Start of THE RECORDS

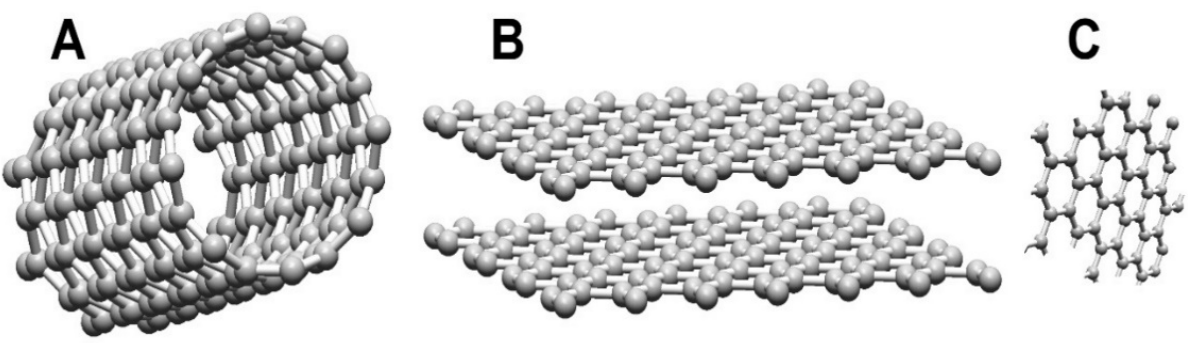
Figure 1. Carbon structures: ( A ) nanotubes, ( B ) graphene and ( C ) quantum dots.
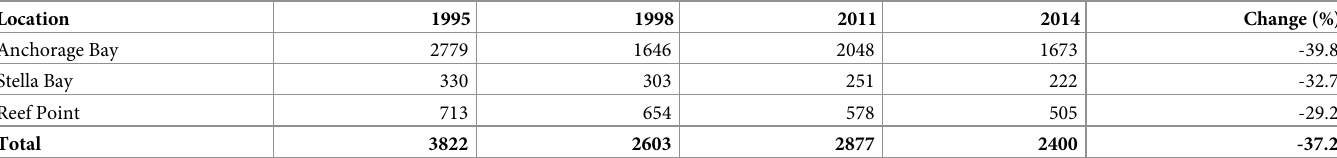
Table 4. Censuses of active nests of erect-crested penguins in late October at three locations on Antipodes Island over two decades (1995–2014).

End of THE RECORDS
Start of THE RECORDS

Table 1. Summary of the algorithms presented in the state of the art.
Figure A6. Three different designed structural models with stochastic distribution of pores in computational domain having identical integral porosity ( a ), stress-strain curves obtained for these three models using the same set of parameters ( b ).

End of THE RECORDS

Working through the data above, find every line holding "Table" and copy it.

▶ **EXERCISE OUTPUT**
Table 4. Censuses of active nests of erect-crested penguins in late October at three locations on Antipodes Island over two decades (1995–2014).
Table 1. Summary of the algorithms presented in the state of the art.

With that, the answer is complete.